**Work order 1**
Edit the journal entry, starting with "This morning I" and going on through "years ago now.". Replace "godson" with "goddaughter".
**Work order 2**
Answer these questions using the journal entry:
(a) How many years were R&D married?
(b) How long ago were the writer and Izzy received into the Holy Catholic Church?
(c) What time did the writer have to leave the house?

Document excerpt Start Marker

A bit of an emotional day.
This morning I awoke, curled up on Izzy's pillow, nestled in the covers that still carried his scent, and took advantage of an extra hour of sleep. I loved that extra time and the warmth he'd left for me.
I didn't have to leave the house until a little after 10 -- in order to snag seats for ourselves and our godson and his mother. Today was the Mass of Christian Burial for the husband half of the couple who stood up as our confirmation sponsors when we were received into the Holy Catholic Church, 10 years ago now.
R&D were married 51 years. They had a blow-out celebration for their 50th -- we were blessed to be there for the Mass and reception. R was "large and in charge" that day, and so very doting on and smitten with his beloved. I wish we'd posed for pictures that day -- there were so many others taken. I thought I'd taken pics, but I have not been able to find them this week. We could have also made the opportunity for a picture of us with our "godparents" (technically sponsors, but neither Izzy nor I got godparents as children, so R&D would have to do), and our godchildren.

Document excerpt End Marker
Provided records Start Marker

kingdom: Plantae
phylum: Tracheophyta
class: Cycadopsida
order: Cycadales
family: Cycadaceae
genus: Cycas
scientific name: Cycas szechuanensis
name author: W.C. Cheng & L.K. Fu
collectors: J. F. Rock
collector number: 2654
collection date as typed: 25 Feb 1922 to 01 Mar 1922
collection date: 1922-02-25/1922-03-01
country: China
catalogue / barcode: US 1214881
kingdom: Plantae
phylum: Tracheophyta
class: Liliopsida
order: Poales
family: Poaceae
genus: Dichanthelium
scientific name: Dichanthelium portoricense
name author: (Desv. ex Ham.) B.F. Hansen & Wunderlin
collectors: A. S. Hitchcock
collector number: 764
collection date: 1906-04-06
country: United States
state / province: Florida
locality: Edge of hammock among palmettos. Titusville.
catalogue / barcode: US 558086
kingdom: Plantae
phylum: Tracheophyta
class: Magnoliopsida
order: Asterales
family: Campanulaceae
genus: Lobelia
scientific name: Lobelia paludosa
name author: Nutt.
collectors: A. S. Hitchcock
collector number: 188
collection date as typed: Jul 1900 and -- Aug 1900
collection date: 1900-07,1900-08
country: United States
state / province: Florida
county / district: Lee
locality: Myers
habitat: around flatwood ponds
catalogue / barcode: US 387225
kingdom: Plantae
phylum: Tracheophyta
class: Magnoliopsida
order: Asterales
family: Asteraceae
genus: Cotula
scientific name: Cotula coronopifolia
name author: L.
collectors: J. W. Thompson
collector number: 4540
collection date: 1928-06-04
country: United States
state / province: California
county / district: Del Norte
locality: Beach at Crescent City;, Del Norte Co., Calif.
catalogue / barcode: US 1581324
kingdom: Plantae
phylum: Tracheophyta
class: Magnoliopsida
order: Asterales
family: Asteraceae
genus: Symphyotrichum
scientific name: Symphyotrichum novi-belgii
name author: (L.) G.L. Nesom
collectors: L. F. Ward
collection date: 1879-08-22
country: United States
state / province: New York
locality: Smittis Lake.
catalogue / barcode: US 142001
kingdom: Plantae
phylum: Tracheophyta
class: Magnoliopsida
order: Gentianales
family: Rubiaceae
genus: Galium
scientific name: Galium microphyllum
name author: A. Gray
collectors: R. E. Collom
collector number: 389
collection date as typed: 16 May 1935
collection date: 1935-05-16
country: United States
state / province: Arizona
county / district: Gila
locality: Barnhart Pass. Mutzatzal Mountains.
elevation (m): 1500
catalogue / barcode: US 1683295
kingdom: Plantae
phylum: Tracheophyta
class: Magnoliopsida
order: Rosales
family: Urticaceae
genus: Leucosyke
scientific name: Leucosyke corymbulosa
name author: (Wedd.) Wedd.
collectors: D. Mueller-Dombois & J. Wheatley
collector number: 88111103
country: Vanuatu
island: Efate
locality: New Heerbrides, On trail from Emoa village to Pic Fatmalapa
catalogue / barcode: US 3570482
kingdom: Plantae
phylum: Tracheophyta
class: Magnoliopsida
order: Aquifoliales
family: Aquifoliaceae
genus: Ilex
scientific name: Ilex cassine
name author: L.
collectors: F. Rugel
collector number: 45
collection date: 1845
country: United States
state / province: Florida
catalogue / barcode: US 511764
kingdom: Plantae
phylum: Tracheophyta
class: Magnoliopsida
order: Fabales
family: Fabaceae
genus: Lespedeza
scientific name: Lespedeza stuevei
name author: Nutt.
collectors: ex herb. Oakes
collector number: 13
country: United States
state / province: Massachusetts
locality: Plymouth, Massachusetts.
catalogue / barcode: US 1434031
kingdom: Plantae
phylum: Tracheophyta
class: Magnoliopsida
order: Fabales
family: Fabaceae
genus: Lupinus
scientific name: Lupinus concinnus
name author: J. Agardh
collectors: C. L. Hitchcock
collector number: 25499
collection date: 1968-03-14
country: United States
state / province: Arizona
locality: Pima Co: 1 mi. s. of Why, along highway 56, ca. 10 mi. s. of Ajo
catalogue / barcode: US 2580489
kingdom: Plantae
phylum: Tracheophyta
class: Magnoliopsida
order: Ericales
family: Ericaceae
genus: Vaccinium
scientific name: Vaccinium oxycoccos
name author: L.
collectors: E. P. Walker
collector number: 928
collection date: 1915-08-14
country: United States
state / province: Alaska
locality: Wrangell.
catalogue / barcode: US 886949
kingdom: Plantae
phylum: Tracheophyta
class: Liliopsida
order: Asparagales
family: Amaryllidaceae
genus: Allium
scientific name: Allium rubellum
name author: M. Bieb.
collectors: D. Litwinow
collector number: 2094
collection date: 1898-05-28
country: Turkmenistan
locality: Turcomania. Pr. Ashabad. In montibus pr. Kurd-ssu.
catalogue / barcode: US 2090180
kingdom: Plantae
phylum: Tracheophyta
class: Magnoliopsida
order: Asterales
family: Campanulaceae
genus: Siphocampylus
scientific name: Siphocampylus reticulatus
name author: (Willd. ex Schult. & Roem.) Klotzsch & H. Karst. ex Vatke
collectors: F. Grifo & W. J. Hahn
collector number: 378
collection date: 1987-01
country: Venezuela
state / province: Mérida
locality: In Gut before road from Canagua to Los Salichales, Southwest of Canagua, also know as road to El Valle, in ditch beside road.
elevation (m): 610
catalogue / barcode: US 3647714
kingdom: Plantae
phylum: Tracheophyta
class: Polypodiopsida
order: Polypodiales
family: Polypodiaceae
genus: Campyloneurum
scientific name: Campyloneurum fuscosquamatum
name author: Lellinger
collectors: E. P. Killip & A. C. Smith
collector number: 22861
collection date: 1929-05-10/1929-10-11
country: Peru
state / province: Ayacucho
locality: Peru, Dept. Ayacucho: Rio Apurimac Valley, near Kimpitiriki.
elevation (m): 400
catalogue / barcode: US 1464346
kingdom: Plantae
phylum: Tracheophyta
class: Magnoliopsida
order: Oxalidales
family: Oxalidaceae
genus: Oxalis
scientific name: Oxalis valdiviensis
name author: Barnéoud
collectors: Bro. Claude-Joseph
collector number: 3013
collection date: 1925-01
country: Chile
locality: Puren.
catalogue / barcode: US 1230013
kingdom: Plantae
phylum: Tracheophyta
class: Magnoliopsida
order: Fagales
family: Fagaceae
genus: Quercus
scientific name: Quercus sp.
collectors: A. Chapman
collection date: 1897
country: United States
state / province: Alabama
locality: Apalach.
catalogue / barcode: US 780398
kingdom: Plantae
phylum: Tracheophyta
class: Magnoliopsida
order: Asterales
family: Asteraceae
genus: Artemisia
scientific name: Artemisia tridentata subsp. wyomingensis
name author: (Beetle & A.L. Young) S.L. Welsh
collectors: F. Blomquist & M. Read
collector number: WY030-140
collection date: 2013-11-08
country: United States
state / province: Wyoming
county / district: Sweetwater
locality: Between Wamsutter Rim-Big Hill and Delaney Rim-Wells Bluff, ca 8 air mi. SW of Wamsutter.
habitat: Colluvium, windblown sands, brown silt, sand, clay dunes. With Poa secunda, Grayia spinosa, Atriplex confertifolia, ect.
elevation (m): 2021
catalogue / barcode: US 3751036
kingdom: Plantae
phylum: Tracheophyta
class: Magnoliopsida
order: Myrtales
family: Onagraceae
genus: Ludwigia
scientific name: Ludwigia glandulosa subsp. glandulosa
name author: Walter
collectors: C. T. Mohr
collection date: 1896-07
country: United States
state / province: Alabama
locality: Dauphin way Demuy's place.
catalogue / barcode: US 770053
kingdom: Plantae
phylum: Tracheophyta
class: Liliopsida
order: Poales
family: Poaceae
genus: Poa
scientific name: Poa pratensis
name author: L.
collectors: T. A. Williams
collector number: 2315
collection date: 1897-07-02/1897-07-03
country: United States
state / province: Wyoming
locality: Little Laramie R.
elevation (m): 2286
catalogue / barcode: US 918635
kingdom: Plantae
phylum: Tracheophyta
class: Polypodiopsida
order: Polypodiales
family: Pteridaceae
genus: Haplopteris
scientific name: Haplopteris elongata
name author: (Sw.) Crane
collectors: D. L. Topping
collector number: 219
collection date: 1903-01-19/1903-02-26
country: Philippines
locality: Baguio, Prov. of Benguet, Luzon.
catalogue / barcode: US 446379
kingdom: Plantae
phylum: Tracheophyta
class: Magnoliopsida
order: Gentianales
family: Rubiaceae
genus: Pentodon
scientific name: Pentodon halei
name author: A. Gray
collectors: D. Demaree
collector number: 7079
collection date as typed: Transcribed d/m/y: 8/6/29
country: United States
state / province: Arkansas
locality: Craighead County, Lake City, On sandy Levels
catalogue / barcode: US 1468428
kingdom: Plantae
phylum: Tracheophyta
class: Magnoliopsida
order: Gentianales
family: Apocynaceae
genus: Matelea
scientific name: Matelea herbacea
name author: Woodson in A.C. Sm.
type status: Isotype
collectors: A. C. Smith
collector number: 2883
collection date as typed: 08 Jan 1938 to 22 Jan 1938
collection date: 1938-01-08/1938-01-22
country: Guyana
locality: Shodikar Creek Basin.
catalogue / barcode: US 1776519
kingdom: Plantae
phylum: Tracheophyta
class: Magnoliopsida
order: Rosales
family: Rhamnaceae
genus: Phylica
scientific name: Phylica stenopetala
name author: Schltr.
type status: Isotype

Provided records End Marker

**Written response 1**
This morning I awoke, curled up on Izzy's pillow, nestled in the covers that still carried his scent, and took advantage of an extra hour of sleep. I loved that extra time and the warmth he'd left for me.
I didn't have to leave the house until a little after 10 -- in order to snag seats for ourselves and our goddaughter and his mother. Today was the Mass of Christian Burial for the husband half of the couple who stood up as our confirmation sponsors when we were received into the Holy Catholic Church, 10 years ago now.

**Written response 2**
(a) 51 years.
(b) 10 years ago.
(c) A little after 10.